Reaktion auf Organspendeskandal Manipulierte Patientenakten künftig strafbar
14.06.2013, 16:08 Uhr
(Foto: picture alliance / dpa)
Im Juli 2012 sorgt ein Göttinger Arzt für Aufsehen: Der Mediziner lässt seine Patienten auf dem Papier kranker erscheinen, als sie es in Wirklichkeit sind. So erhalten sie früher Spenderorgane. Ein verändertes Transplantationsgesetz soll derartige Fälle künftig verhindern.

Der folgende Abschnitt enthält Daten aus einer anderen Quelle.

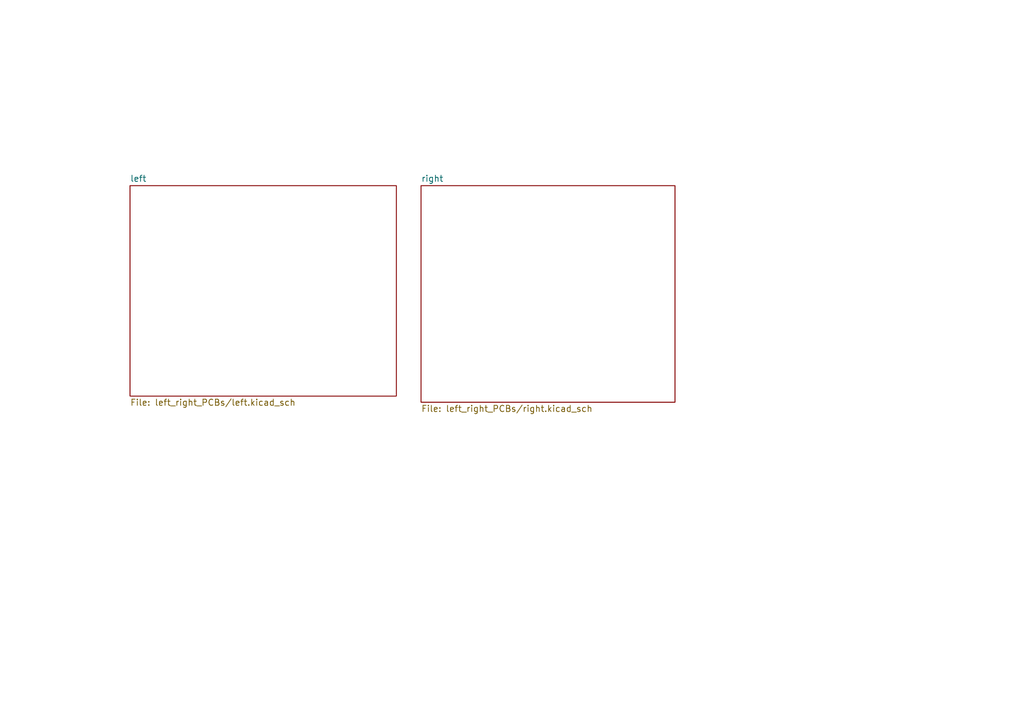
<source format=kicad_sch>
(kicad_sch
	(version 20231120)
	(generator "eeschema")
	(generator_version "8.0")
	(uuid "4cc5d416-57f5-4147-8183-e03ae6b1198a")
	(paper "A5")
	(title_block
		(title "Corne")
		(date "2024-05-07")
		(rev "4.1.0")
		(company "foostan")
	)
	(lib_symbols)
	(sheet
		(at 26.67 38.1)
		(size 54.61 43.18)
		(fields_autoplaced yes)
		(stroke
			(width 0.1524)
			(type solid)
		)
		(fill
			(color 0 0 0 0.0000)
		)
		(uuid "089db7cd-2934-428b-a62a-55e0735649ba")
		(property "Sheetname" "left"
			(at 26.67 37.3884 0)
			(effects
				(font
					(size 1.27 1.27)
				)
				(justify left bottom)
			)
		)
		(property "Sheetfile" "left_right_PCBs/left.kicad_sch"
			(at 26.67 81.8646 0)
			(effects
				(font
					(size 1.27 1.27)
				)
				(justify left top)
			)
		)
		(instances
			(project "corne-chocolate"
				(path "/4cc5d416-57f5-4147-8183-e03ae6b1198a"
					(page "2")
				)
			)
		)
	)
	(sheet
		(at 86.36 38.1)
		(size 52.07 44.45)
		(fields_autoplaced yes)
		(stroke
			(width 0.1524)
			(type solid)
		)
		(fill
			(color 0 0 0 0.0000)
		)
		(uuid "50d96a5e-3d25-4129-9495-15388c76587f")
		(property "Sheetname" "right"
			(at 86.36 37.3884 0)
			(effects
				(font
					(size 1.27 1.27)
				)
				(justify left bottom)
			)
		)
		(property "Sheetfile" "left_right_PCBs/right.kicad_sch"
			(at 86.36 83.1346 0)
			(effects
				(font
					(size 1.27 1.27)
				)
				(justify left top)
			)
		)
		(instances
			(project "corne-chocolate"
				(path "/4cc5d416-57f5-4147-8183-e03ae6b1198a"
					(page "3")
				)
			)
		)
	)
	(sheet_instances
		(path "/"
			(page "1")
		)
	)
)

</source>
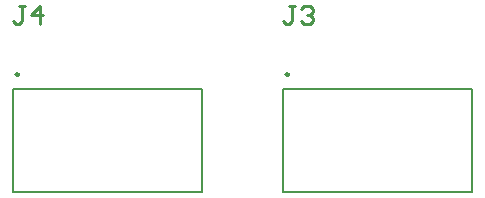
<source format=gbr>
%TF.GenerationSoftware,Altium Limited,Altium Designer,23.6.0 (18)*%
G04 Layer_Color=65535*
%FSLAX45Y45*%
%MOMM*%
%TF.SameCoordinates,8094E8B3-5A3C-4876-ADF7-68A746E10FBF*%
%TF.FilePolarity,Positive*%
%TF.FileFunction,Legend,Top*%
%TF.Part,Single*%
G01*
G75*
%TA.AperFunction,NonConductor*%
%ADD19C,0.25000*%
%ADD20C,0.20000*%
%ADD21C,0.25400*%
D19*
X14670514Y10829000D02*
G03*
X14670514Y10829000I-12500J0D01*
G01*
X12384500D02*
G03*
X12384500Y10829000I-12500J0D01*
G01*
D20*
X16223013Y9834000D02*
Y10704000D01*
X14619014D02*
X16223013D01*
X14619014Y9834000D02*
Y10704000D01*
Y9834000D02*
X16223013D01*
X13937000D02*
Y10704000D01*
X12333000D02*
X13937000D01*
X12333000Y9834000D02*
Y10704000D01*
Y9834000D02*
X13937000D01*
D21*
X14724347Y11409631D02*
X14673563D01*
X14698955D01*
Y11282672D01*
X14673563Y11257280D01*
X14648172D01*
X14622780Y11282672D01*
X14775131Y11384239D02*
X14800523Y11409631D01*
X14851306D01*
X14876698Y11384239D01*
Y11358847D01*
X14851306Y11333455D01*
X14825914D01*
X14851306D01*
X14876698Y11308063D01*
Y11282672D01*
X14851306Y11257280D01*
X14800523D01*
X14775131Y11282672D01*
X12438347Y11409631D02*
X12387563D01*
X12412955D01*
Y11282672D01*
X12387563Y11257280D01*
X12362172D01*
X12336780Y11282672D01*
X12565306Y11257280D02*
Y11409631D01*
X12489131Y11333455D01*
X12590698D01*
%TF.MD5,cec686a26f5c493d5801f2046be04bdb*%
M02*

</source>
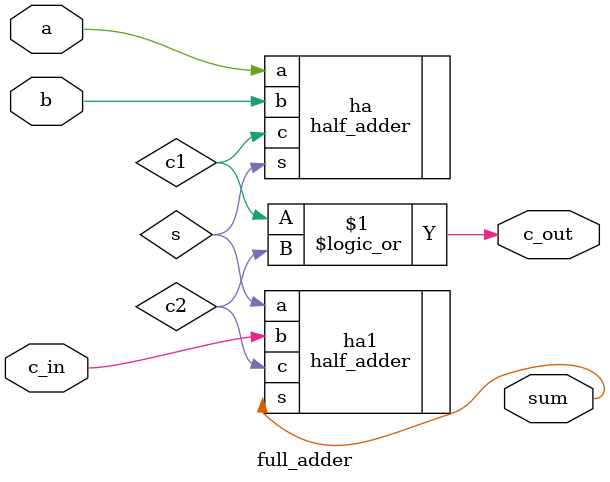
<source format=v>
module full_adder(a,b,c_in,c_out,sum);
    input a;
    input b;
    input c_in;
    output c_out;
    output sum;
    wire c1;
    wire c2;
    wire s;
    half_adder ha(.a(a),.b(b),.c(c1),.s(s));
    half_adder ha1(.a(s),.b(c_in),.c(c2),.s(sum));

    assign c_out = c1 || c2;
endmodule

</source>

Manipulationen an Wartelisten für Organspenden sind künftig strafbar und können mit bis zu zwei Jahren Haft oder Geldstrafen geahndet werden. So will es der Bundestag. Das Parlament hat darum eine Änderung des Transplantationsgesetzes beschlossen und zog damit die Konsequenzen aus den jüngsten Organspende-Skandalen.
Laut dem Bundesgesundheitsministerium ist es in Zukunft verboten, mit dem Ziel der Bevorzugung von Patienten auf der Warteliste Patientendaten zu manipulieren und einen unzutreffenden Gesundheitszustand der Patienten an die europäische Vergabestelle Eurotransplant zu übermitteln. Darüber hinaus werden die Transplantations-Richtlinien der Bundesärztekammer unter den Vorbehalt der Genehmigung durch das Bundesgesundheitsministerium gestellt. Dadurch würden die Richtlinien "transparent und überprüfbar", erklärte das Ministerium.
Spenderbereitschaft ging drastisch zurück
Seit Juli 2012 war bekannt, dass ein Göttinger Arzt von 2009 bis 2011 planmäßig falsche Gesundheitsdaten von Patienten des Uniklinikums gemeldet haben soll, damit die eigenen Patienten beim Empfang einer Spenderleber bevorzugt werden. Die Braunschweiger Staatsanwaltschaft wirft dem Medizinprofessor unter anderem versuchten Totschlag in mehreren Fällen vor. Auch an anderen Kliniken hat es Manipulationen gegeben.
Infolge des Transplantationsskandals war die Zahl der Organspender im vergangenen Jahr um 12,8 Prozent auf 1046 zurückgegangen. Im ersten Quartal 2013 gab es ein Minus um 18 Prozent auf 230. Von den 12.000 Menschen auf der Warteliste sterben täglich drei, weil es kein passendes Organ gibt.
Alle Fraktionen stützen die Gesetzesänderung
Ressortchef Daniel Bahr (FDP) versicherte, Manipulationen wie in der Vergangenheit seien nicht mehr möglich. Die Deutsche Stiftung Patientenschutz begrüßte zwar, dass der Bundestag jetzt ein Instrument zur Bestrafung von Manipulationen an Patientendaten geschaffen habe. "Jedoch sind Zweifel angebracht, ob die neue Norm in der Praxis tatsächlich große Wirkung erzielen wird", erklärte der Stiftungsvorstand Eugen Brysch. Strafrechtliche Verfolgung ändere "nichts an den grundlegenden Konstruktionsfehlern des deutschen Transplantationsrechts". So würden weiter die Bürgerrechte der Schwerstkranken auf den Wartelisten missachtet. "Es fehlt an Transparenz bei der Wartelistenentscheidung und Klarheit, welchen Rechtsweg Betroffene beschreiten können."
Alle Fraktionen trugen die entsprechenden Änderungen des Transplantationsgesetzes. Es gilt als sicher, dass der Bundesrat das Gesetz passieren lässt.